Each station has a complement of "traditional" electronic instruments: A power supply, an oscilloscope, and a function generator. Each group will also be issued a digital multimeter (DMM). You will be responsible for your DMM, so keep it in a safe place.
Each lab group will get a kit containing an assortment of resistors, capacitors, and semiconductors. These should be sufficient to build all the circuits we will study this semester, but if not additional components are available in the equipment room. Larger components, such as microphones, speakers, handsets, etc., are also kept in the equipment room, and must be left there between lab sessions, as we only have enough for each day's lab groups.
There are two kinds of things we will need to connect: components to each other to make circuits, and instruments to circuits (and to each other) to measure signals.

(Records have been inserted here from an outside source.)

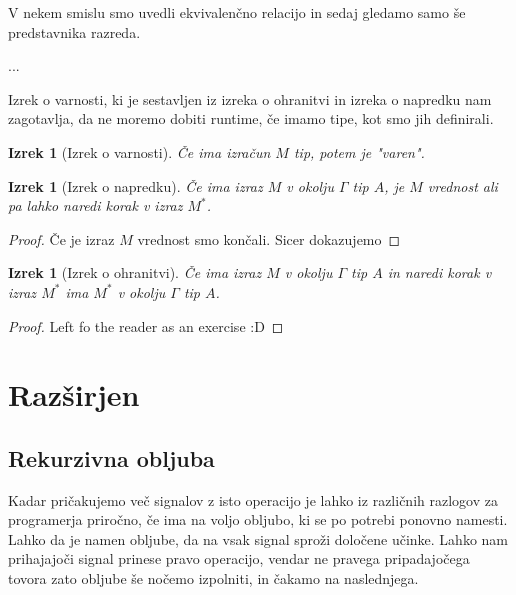 \documentclass[12pt,a4paper,twoside]{article}
\newcommand\mP[1]{\todo[inline,color=red]{#1 -MP}}	%
\theoremstyle{definition} %
\theoremstyle{plain} %
\newtheorem{izrek}[definicija]{Izrek}
\numberwithin{equation}{section}  %
\begin{document}
V nekem smislu smo uvedli ekvivalenčno relacijo in sedaj gledamo samo še predstavnika razreda.
 

...

Izrek o varnosti, ki je sestavljen iz izreka o ohranitvi in izreka o napredku nam zagotavlja, da ne moremo dobiti runtime, če imamo tipe, kot smo jih definirali.

\begin{izrek}[Izrek o varnosti]
	Če ima izračun $M$ tip, potem je "varen".
\end{izrek}


\begin{izrek}[Izrek o napredku]
	Če ima izraz $M$ v okolju $\Gamma$ tip $A$, je $M$ vrednost ali pa lahko naredi korak v izraz $M^*$.
\end{izrek}

\begin{proof}
	Če je izraz $M$ vrednost smo končali. Sicer dokazujemo 
\end{proof}


\begin{izrek}[Izrek o ohranitvi]
	Če ima izraz $M$ v okolju $\Gamma$ tip $A$ in naredi korak v izraz $M^*$ ima $M^*$ v okolju $\Gamma$ tip $A$.
\end{izrek}

\begin{proof}
	Left fo the reader as an exercise :D
\end{proof}


\section{Razširjen \lae{}}\label{sec:razsirjen-lae}



\subsection{Rekurzivna obljuba}


\mP{Tole še ni za oddati.}

Kadar pričakujemo več signalov z isto operacijo je lahko iz različnih razlogov za programerja priročno, če ima na voljo obljubo, ki se po potrebi ponovno namesti. Lahko da je namen obljube, da na vsak signal sproži določene učinke. Lahko nam prihajajoči signal prinese pravo operacijo, vendar ne pravega pripadajočega tovora zato obljube še nočemo izpolniti, in čakamo na naslednjega.
\end{document}
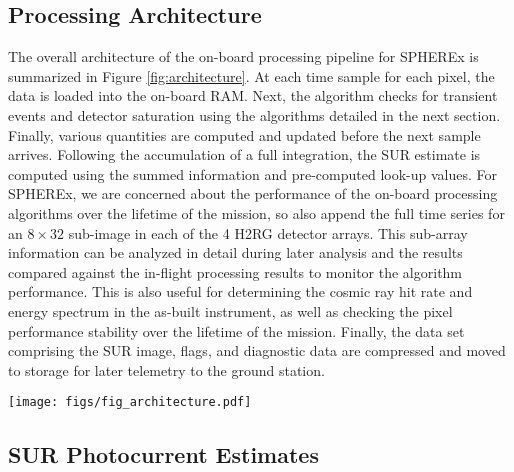 \documentclass{ws-jai}
\begin{document}
\subsection{Processing Architecture}
\label{sS:dataarchitecture}

The overall architecture of the on-board processing pipeline for
SPHEREx is summarized in Figure \ref{fig:architecture}.  At each time
sample for each pixel, the data is loaded into the on-board RAM.
Next, the algorithm checks for transient events and detector
saturation using the algorithms detailed in the next section.
Finally, various quantities are computed and updated before the next
sample arrives.  Following the accumulation of a full integration, the
SUR estimate is computed using the summed information and pre-computed
look-up values.  For SPHEREx, we are concerned about the performance
of the on-board processing algorithms over the lifetime of the
mission, so also append the full time series for an $8 \times 32$
sub-image in each of the 4 H2RG detector arrays.  This sub-array
information can be analyzed in detail during later analysis and the
results compared against the in-flight processing results to monitor
the algorithm performance.  This is also useful for determining the
cosmic ray hit rate and energy spectrum in the as-built instrument, as
well as checking the pixel performance stability over the lifetime of
the mission.  Finally, the data set comprising the SUR image, flags,
and diagnostic data are compressed and moved to storage for later
telemetry to the ground station.

\begin{figure*}[ht!]
\centering
\texttt{[image: figs/fig\_architecture.pdf]}
\caption{On-board data processing flow for SPHEREx.  For each
  detector, data is sampled from the H2RG using 32 output channels and
  loaded into RAM on the processing board.  At each time step, we
  check and flag for time stream transient events and pixel
  reciprocity failure before accumulating various quantities (see
  Section \ref{sS:SUR}).  At the end of each integration, these
  quantities are then used to build optimal estimates for the
  photocurrent in each detector.  A $8 \times 32$ pixel sub-array
  sampled at full time resolution is appended to the image and flag
  data, which are then compressed.  These are then shifted to a
  storage volume for later transmission to the ground
  station. \label{fig:architecture} }
\end{figure*}

\subsection{SUR Photocurrent Estimates}
\label{sS:SUR}
\end{document}
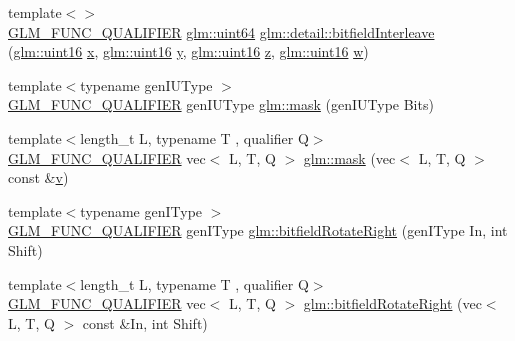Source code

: \begin{DoxyCompactItemize}
\item 
{\footnotesize template$<$$>$ }\\\mbox{\hyperlink{setup_8hpp_a33fdea6f91c5f834105f7415e2a64407}{G\+L\+M\+\_\+\+F\+U\+N\+C\+\_\+\+Q\+U\+A\+L\+I\+F\+I\+ER}} \mbox{\hyperlink{group__gtc__type__precision_gae3632bf9b37da66233d78930dd06378a}{glm\+::uint64}} \mbox{\hyperlink{namespaceglm_1_1detail_a3ed141c5adbf2e1209ffe2081d98ba4c}{glm\+::detail\+::bitfield\+Interleave}} (\mbox{\hyperlink{group__gtc__type__precision_gad8c2939e1fdd8e5828b31d95c52255d5}{glm\+::uint16}} \mbox{\hyperlink{_s_d_l__opengl_8h_ad0e63d0edcdbd3d79554076bf309fd47}{x}}, \mbox{\hyperlink{group__gtc__type__precision_gad8c2939e1fdd8e5828b31d95c52255d5}{glm\+::uint16}} \mbox{\hyperlink{_s_d_l__opengl_8h_a1675d9d7bb68e1657ff028643b4037e3}{y}}, \mbox{\hyperlink{group__gtc__type__precision_gad8c2939e1fdd8e5828b31d95c52255d5}{glm\+::uint16}} \mbox{\hyperlink{_s_d_l__opengl__glext_8h_a5e74030ebb3297ce1b37ff716fedd68f}{z}}, \mbox{\hyperlink{group__gtc__type__precision_gad8c2939e1fdd8e5828b31d95c52255d5}{glm\+::uint16}} \mbox{\hyperlink{_s_d_l__opengl__glext_8h_a6ee8f168a7ab6785a9bb57c6715dad99}{w}})
\item 
{\footnotesize template$<$typename gen\+I\+U\+Type $>$ }\\\mbox{\hyperlink{setup_8hpp_a33fdea6f91c5f834105f7415e2a64407}{G\+L\+M\+\_\+\+F\+U\+N\+C\+\_\+\+Q\+U\+A\+L\+I\+F\+I\+ER}} gen\+I\+U\+Type \mbox{\hyperlink{group__gtc__bitfield_gad7eba518a0b71662114571ee76939f8a}{glm\+::mask}} (gen\+I\+U\+Type Bits)
\item 
{\footnotesize template$<$length\+\_\+t L, typename T , qualifier Q$>$ }\\\mbox{\hyperlink{setup_8hpp_a33fdea6f91c5f834105f7415e2a64407}{G\+L\+M\+\_\+\+F\+U\+N\+C\+\_\+\+Q\+U\+A\+L\+I\+F\+I\+ER}} vec$<$ L, T, Q $>$ \mbox{\hyperlink{group__gtc__bitfield_ga2e64e3b922a296033b825311e7f5fff1}{glm\+::mask}} (vec$<$ L, T, Q $>$ const \&\mbox{\hyperlink{_s_d_l__opengl_8h_a10a82eabcb59d2fcd74acee063775f90}{v}})
\item 
{\footnotesize template$<$typename gen\+I\+Type $>$ }\\\mbox{\hyperlink{setup_8hpp_a33fdea6f91c5f834105f7415e2a64407}{G\+L\+M\+\_\+\+F\+U\+N\+C\+\_\+\+Q\+U\+A\+L\+I\+F\+I\+ER}} gen\+I\+Type \mbox{\hyperlink{namespaceglm_a29f065281c52cf3ca7695e71504687fc}{glm\+::bitfield\+Rotate\+Right}} (gen\+I\+Type In, int Shift)
\item 
{\footnotesize template$<$length\+\_\+t L, typename T , qualifier Q$>$ }\\\mbox{\hyperlink{setup_8hpp_a33fdea6f91c5f834105f7415e2a64407}{G\+L\+M\+\_\+\+F\+U\+N\+C\+\_\+\+Q\+U\+A\+L\+I\+F\+I\+ER}} vec$<$ L, T, Q $>$ \mbox{\hyperlink{group__gtc__bitfield_ga590488e1fc00a6cfe5d3bcaf93fbfe88}{glm\+::bitfield\+Rotate\+Right}} (vec$<$ L, T, Q $>$ const \&In, int Shift)

\end{DoxyCompactItemize}
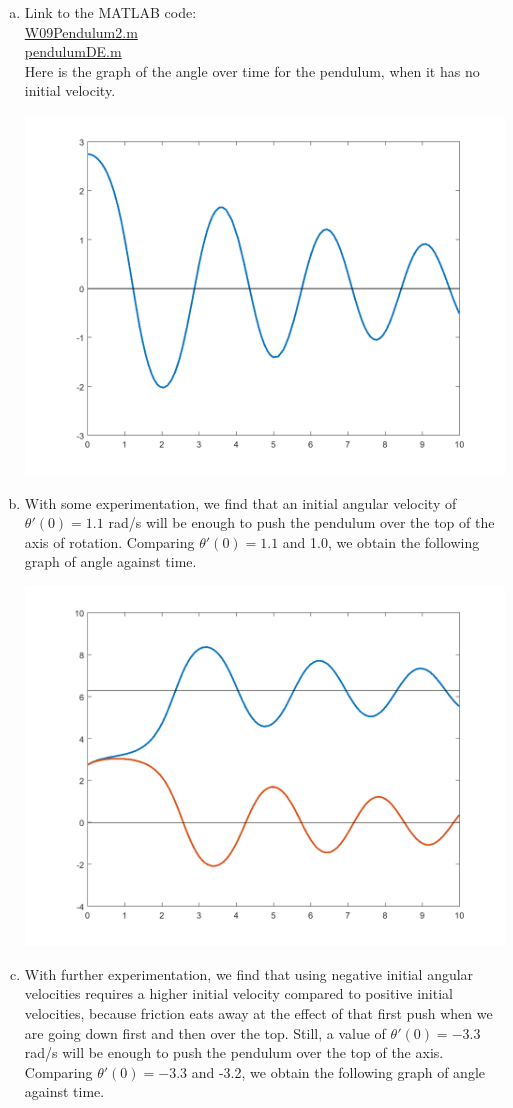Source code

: \begin{enumerate}[1.]
\begin{Question}
\end{Question}

\begin{Solution}

\begin{enumerate}[(a)]
\item 
Link to the MATLAB code: \\
\href{http://www.mast.queensu.ca/~apsc171/MNTCP01/PracticeProblems/MATLAB/W09Pendulum2.m}{W09Pendulum2.m} \\
\href{http://www.mast.queensu.ca/~apsc171/MNTCP01/PracticeProblems/MATLAB/pendulumDE.m}{pendulumDE.m} \\

Here is the graph of the angle over time for the pendulum, when it has no initial velocity.

\includegraphics[width=0.45\linewidth]{graphics/Week09_Pendulum/pendulum_overtop_1} 

\item With some experimentation, we find that an initial angular
  velocity of $\theta'(0) = 1.1$ rad/s will be enough to push the
  pendulum over the top of the axis of rotation. Comparing
  $\theta'(0) = 1.1$ and 1.0, we obtain the following graph of angle
  against time.

\includegraphics[width=0.5\linewidth]{graphics/Week09_Pendulum/pendulum_overtop_2} 

\item With further experimentation, we find that using negative
  initial angular velocities requires a higher initial velocity
  compared to positive initial velocities, because friction eats away
  at the effect of that first push when we are going down first and
  then over the top.  Still, a value of $\theta'(0) = -3.3$ rad/s will
  be enough to push the pendulum over the top of the axis. Comparing
  $\theta'(0) = -3.3$ and -3.2, we obtain the following graph of angle
  against time.


\end{enumerate}
\end{Solution}
\end{enumerate}
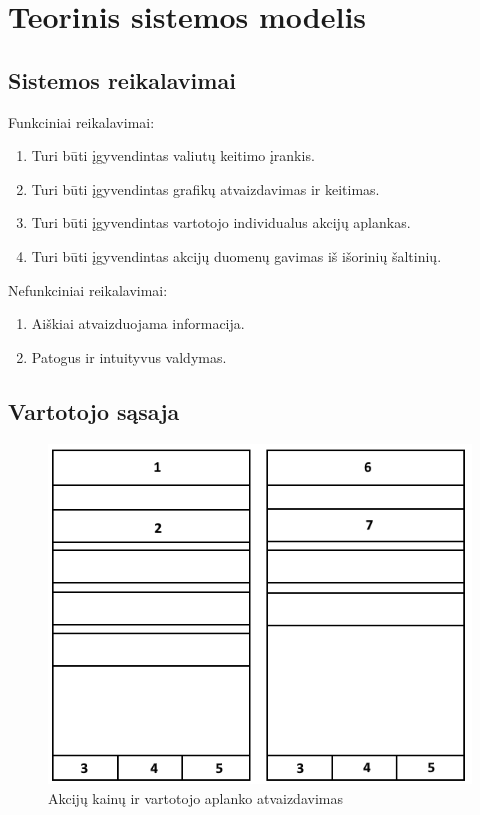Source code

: \documentclass[a4paper,12pt,fleqn]{article}
\begin{document}
\newpage
\section{Teorinis sistemos modelis}
\subsection{Sistemos reikalavimai}
Funkciniai reikalavimai:
\begin{enumerate}[leftmargin=2cm]
	\item Turi būti įgyvendintas valiutų keitimo įrankis.
	\item Turi būti įgyvendintas grafikų atvaizdavimas ir keitimas.
	\item Turi būti įgyvendintas vartotojo individualus akcijų aplankas.
	\item Turi būti įgyvendintas akcijų duomenų gavimas iš išorinių šaltinių.
\end{enumerate}

Nefunkciniai reikalavimai:
\begin{enumerate}[leftmargin=2cm]
	\item Aiškiai atvaizduojama informacija.
	\item Patogus ir intuityvus valdymas.
\end{enumerate}

\subsection{Vartotojo sąsaja}
\begin{figure}[h]
	\centering
	\includegraphics[width=0.55\linewidth]{vartotojo-sasaja.png}
	\caption{Akcijų kainų ir vartotojo aplanko atvaizdavimas}
	\label{fig:sas1}
\end{figure}
\end{document}
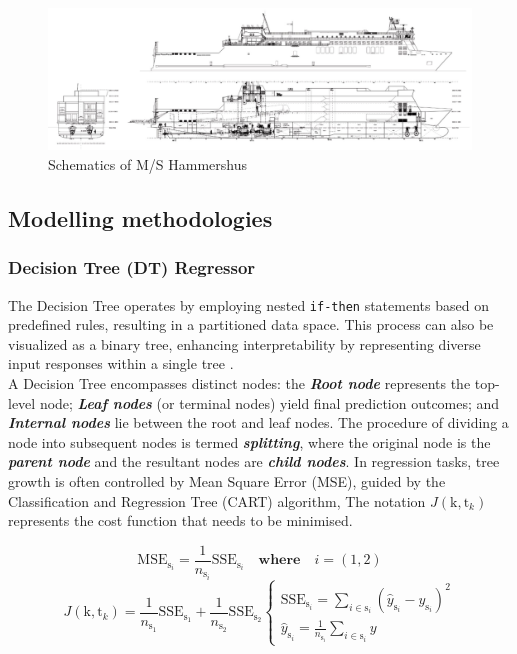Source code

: \documentclass[]{interact}
\theoremstyle{plain}%
\theoremstyle{definition}
\theoremstyle{remark}
\begin{document}
\begin{figure}[h]
  \centering
      \includegraphics[width=.75\textwidth]{00_figures/Hammershus_Pict.jpg}
      \caption{Schematics of M/S Hammershus}
      \label{fig:Hammershus_Pict}
\end{figure}

\subsection{Modelling methodologies}\label{sec:tree_model_development}

\subsubsection{Decision Tree (DT) Regressor}\label{sec:dt_theo_j}

The Decision Tree operates by employing nested {\tt if-then} statements based on predefined rules, resulting in a partitioned data space. This process can also be visualized as a binary tree, enhancing interpretability by representing diverse input responses within a single tree \citet{Kuhn.2013, Hastie.2009}.\\

A Decision Tree encompasses distinct nodes: the \textbf{\emph{Root node}} represents the top-level node; \textbf{\emph{Leaf nodes}} (or terminal nodes) yield final prediction outcomes; and \textbf{\emph{Internal nodes}} lie between the root and leaf nodes. The procedure of dividing a node into subsequent nodes is termed \textbf{\emph{splitting}}, where the original node is the \textbf{\emph{parent node}} and the resultant nodes are \textbf{\emph{child nodes}}. In regression tasks, tree growth is often controlled by Mean Square Error (MSE), guided by the Classification and Regression Tree (CART) algorithm, The notation $J(\text{k},\text{t}_k)$ represents the cost function that needs to be minimised.

\begin{equation}\label{eqn:sse}
  \text{MSE}_{\text{s}_i} = \frac{1}{n_{\text{s}_i}}\text{SSE}_{\text{s}_i} \quad \textbf{where} \quad i = (1,2)   
\end{equation}
\begin{equation}\label{eqn:costfun}
  J(\text{k},\text{t}_k) = \frac{1}{n_{\text{s}_1}}\text{SSE}_{\text{s}_1} + \frac{1}{n_{\text{s}_2}}\text{SSE}_{\text{s}_2}
  \begin{cases}
      \text{SSE}_{\text{s}_i} = \sum\limits_{i \in \text{s}_i}(\hat{y}_{\text{s}_i} - y_{\text{s}_i} )^2 \\
      \hat{y}_{\text{s}_i} = \frac{1}{n_{\text{s}_i}}\sum\limits_{i\in \text{s}_i} y
  \end{cases}  
\end{equation}
\end{document}
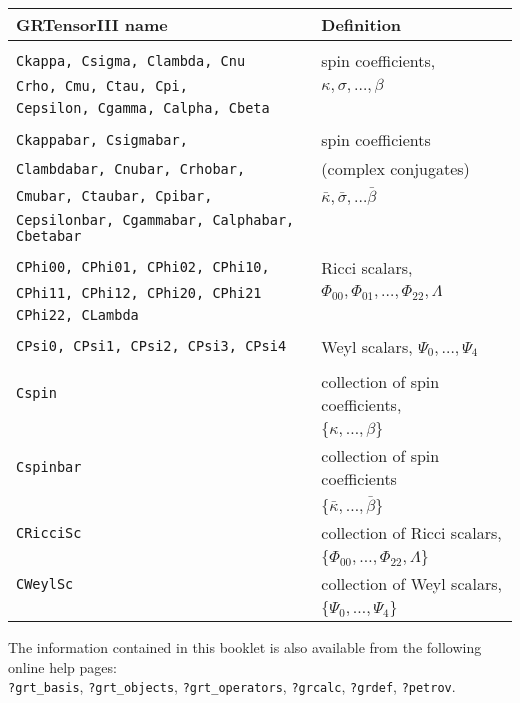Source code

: \documentclass{article}
\begin{document}
\begin{longtable}[c]{p{}p{}}\hline\hline
GRTensorIII name & Definition\\ \hline
& \\
\texttt{Ckappa, Csigma, Clambda, Cnu} & spin coefficients, \\
\texttt{Crho, Cmu, Ctau, Cpi,} & $\kappa, \sigma, \ldots, \beta$\\
\texttt{Cepsilon, Cgamma, Calpha, Cbeta} & \\
& \\
\texttt{Ckappabar, Csigmabar,} & spin coefficients\\
\texttt{Clambdabar, Cnubar, Crhobar,} & (complex conjugates) \\
\texttt{Cmubar, Ctaubar, Cpibar,} & $\bar{\kappa}, \bar{\sigma},
				\ldots \bar{\beta}$ \\
\texttt{Cepsilonbar, Cgammabar, Calphabar, Cbetabar} & \\
& \\
\texttt{CPhi00, CPhi01, CPhi02, CPhi10,} & Ricci scalars, \\
\texttt{CPhi11, CPhi12, CPhi20, CPhi21}  & $\Phi_{00}, \Phi_{01}, \ldots,
				  \Phi_{22}, \Lambda$ \\
\texttt{CPhi22, CLambda} & \\
& \\
\texttt{CPsi0, CPsi1, CPsi2, CPsi3, CPsi4} & Weyl scalars,
				$\Psi_0, \ldots, \Psi_4$\\
& \\
\texttt{Cspin}			& collection of spin coefficients,\\
				& $\{\kappa,\ldots,\beta\}$ \\
\texttt{Cspinbar}		& collection of spin coefficients\\
				& $\{\bar{\kappa},\ldots,\bar{\beta}\}$ \\
\texttt{CRicciSc}		& collection of Ricci scalars, \\
				& $\{\Phi_{00},\ldots,\Phi_{22},\Lambda\}$ \\
\texttt{CWeylSc}		& collection of Weyl scalars, \\
				& $\{\Psi_0,\ldots,\Psi_4\}$\\
\hline
\end{longtable}
%


\vspace*{\fill}
\large
\noindent The information contained in this booklet is also available from the
following online help pages:\\

\noindent\texttt{?grt\_basis}, \texttt{?grt\_objects},
\texttt{?grt\_operators}, \texttt{?grcalc}, \texttt{?grdef}, \texttt{?petrov}.
%
\end{document}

Each student will be given a kit containing tools that will be useful in building circuits in the lab. It includes wire cutters, wire strippers, needle nose pliers, a chip puller, and a small screwdriver for adjusting trimpots. It also includes a BNC T connector and banana plug adapter for making interconnections with patch cords. These tools will be useful in several of your other lab courses, so try to hang onto them.
Each lab station has a Dell DX280 PC running Windows XP. It is connected to the network so you may access your Owlnet directory and your favorite web sites. In addition to the regular complement of features it contains a data acquisition card, allowing it to measure and produce signals in the circuits you will be building. Networked printing is available from the printer (printer name "ink") in the equipment room (A143).